▸ Kaynak Metin:
--

İçeriğe geçmek için "Enter"a basın

Avrupa’nın Pamuk prensleri ve ötekiler…

Doç. Dr. Zühtü Arslan

Tarih, 16 Aralık 2005. Yer, Şişli Adliye binası. Bir İsviçre gazetesinde yayımlanan röportajında “Türkiye’de 1 milyon Ermeni, 30 bin Kürt öldürüldü.” dediği için hakkında dava açılan Orhan Pamuk ilk duruşmaya çıkıyor.

Yerli ve yabancı basının yoğun ilgisi altında güçlükle yapılabiliyor duruşma. Bu arada mahkeme binasının içinde ve dışında mevzilenen öfkeli grup, Pamuk ve onu destekleyenlere yönelik protesto ve saldırı hareketinde bulunuyorlar. “Ya sev, ya terk et!” sloganına muhatap olan Pamuk, kendisine destek için İngiltere’den gelen İşçi Partisi mebusu Denis MacShane’e soruyor: “Sürgüne mi gitmeliyim yoksa?”

MacShane The Observer’da yayınlanan yazısını şu cümleyle bitiriyordu: “Seküler ve dinsel ayetullahlar kaybedip Voltaire kazanmadıkça Türkiye, Avrupa’ya katılamayacaktır”. Burada Voltaire’in “Düşüncenize katılmıyorum; ancak onları ifade etme hakkınızı hayatım pahasına savunacağım.” şeklindeki meşhur sözüne atıf yapılıyordu. MacShane, Pamuk davası vesilesiyle Türkiye’nin yöneticilerini ayetullahlara benzeten ilk kişi değildi elbette. Şişli’de duruşmanın yapıldığı gün Atlantik’in öbür ucundakiler, New York Times gazetesinde yayınlanan ve Orhan Pamuk’la Salman Rüştü arasındaki benzerliği vurgulayan “Seküler demokrasi yargılanıyor” başlıklı yazıyı okuyorlardı.

Pamuk, Türkiye’nin Salman Rüştü’sü mü?

--

▸ Kayıtlı Veriler:
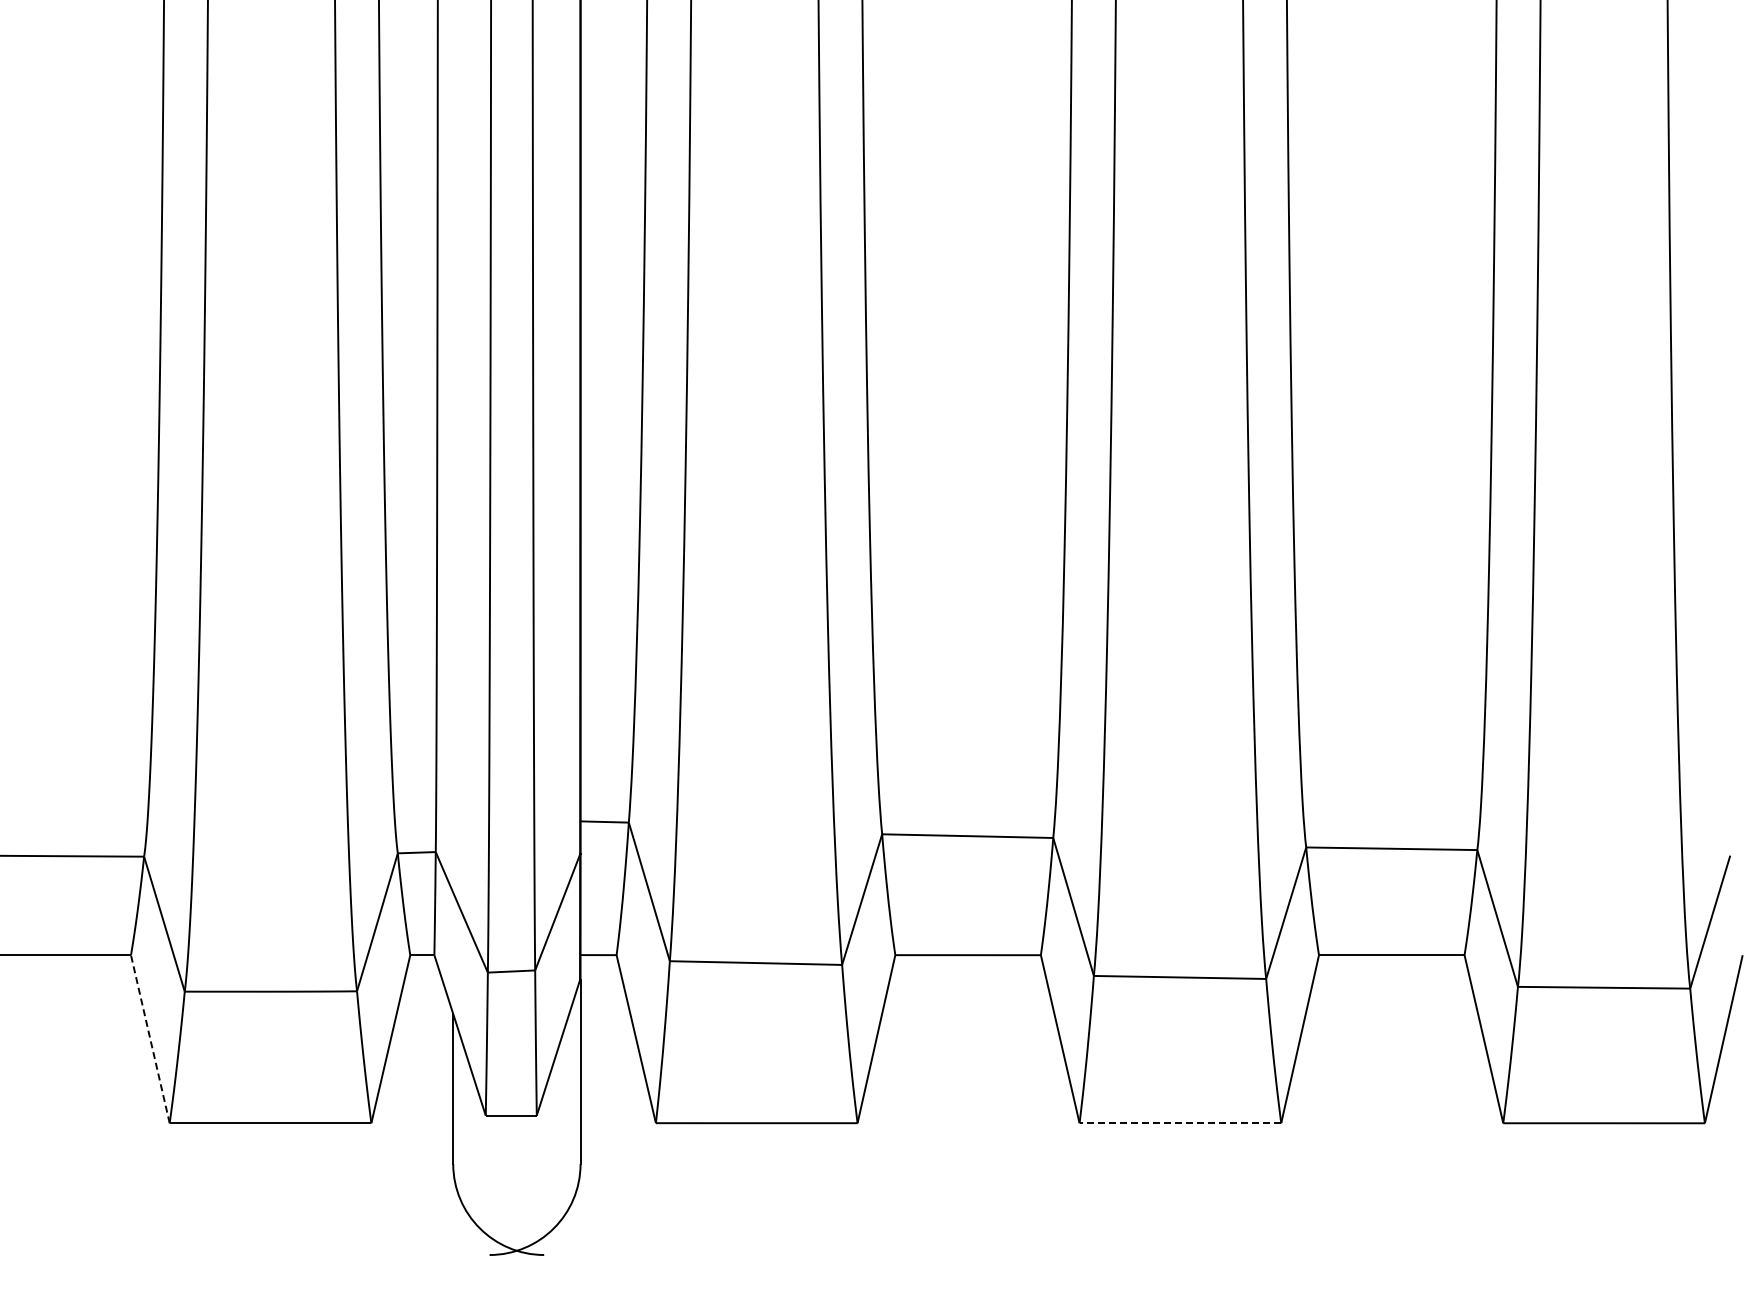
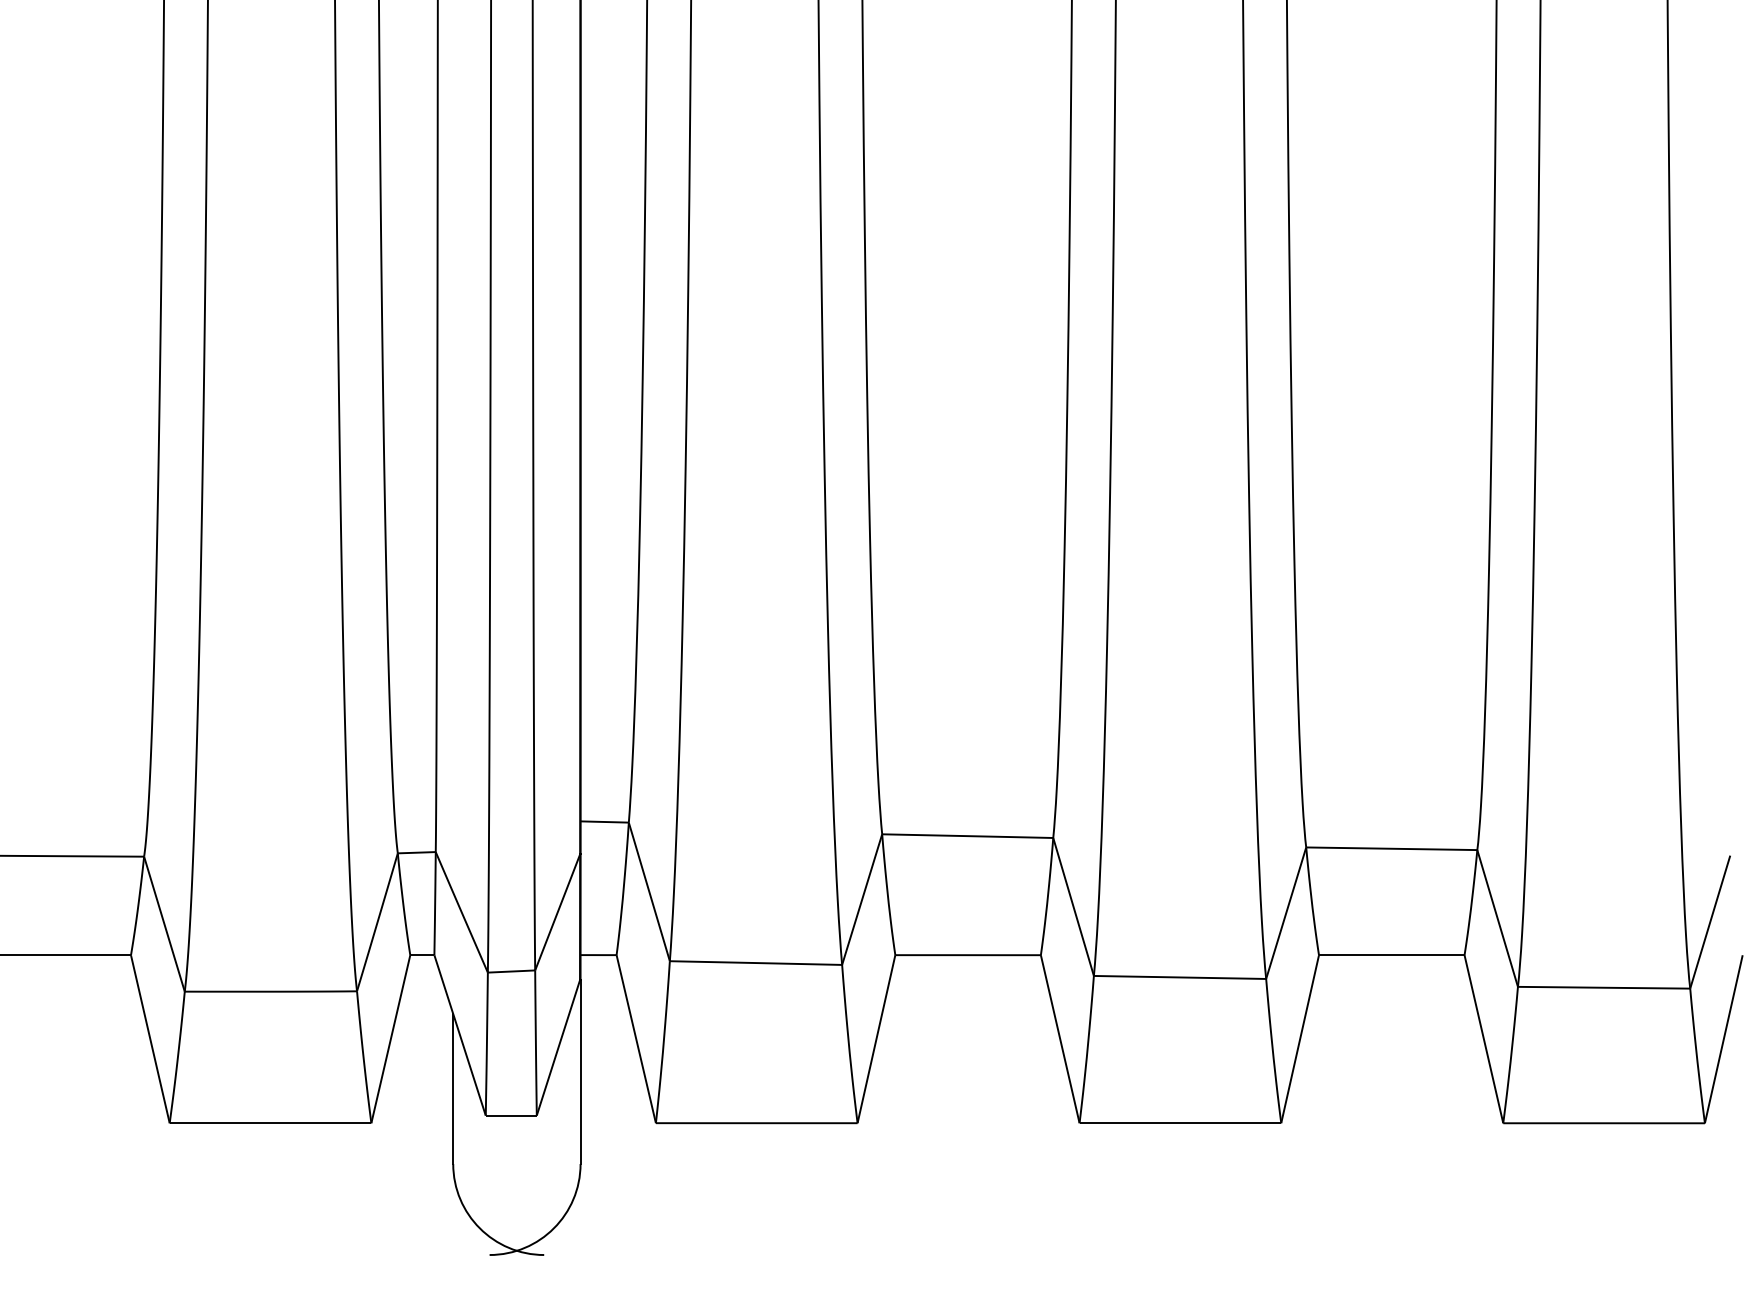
line at (150, 1039): dashed -> solid
line at (1180, 1123): dashed -> solid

--

▸ Yapılacaklar:
1/ Kaynak metne göre aşağıdaki soruları yanıtlayın:
(a) Orhan Pamuk'un ilk duruşması hangi tarihte, hangi binada yapıldı?
(b) Pamuk'a destek için İngiltere'den gelen İşçi Partisi mebusunun adı nedir?
(c) New York Times gazetesinde yayınlanan yazının başlığı nedir?
2/ Lütfen aşağıdaki ifadelerin kaynak metinle uyuşup uyuşmadığını belirtin. Her biri için evet ya da hayır deyin ve kaynak metinden belirleyici sözleri aynen alıntılayın:
(a) Pamuk hakkındaki dava, bir İsviçre gazetesinde yayımlanan röportajı yüzünden açıldı.
(b) MacShane'in yazısı New York Times'ta yayınlandı.
(c) Türkiye'nin yöneticilerini ayetullahlara benzeten ilk kişi MacShane'dir.

▸ Alıştırma Sonuçları:
1/
(a) 16 Aralık 2005'te, Şişli Adliye binasında.
(b) Denis MacShane.
(c) "Seküler demokrasi yargılanıyor".

2/
(a) Evet: "Bir İsviçre gazetesinde yayımlanan röportajında “Türkiye’de 1 milyon Ermeni, 30 bin Kürt öldürüldü.” dediği için hakkında dava açılan Orhan Pamuk"
(b) Hayır: "MacShane The Observer’da yayınlanan yazısını şu cümleyle bitiriyordu"
(c) Hayır: "MacShane, Pamuk davası vesilesiyle Türkiye’nin yöneticilerini ayetullahlara benzeten ilk kişi değildi elbette."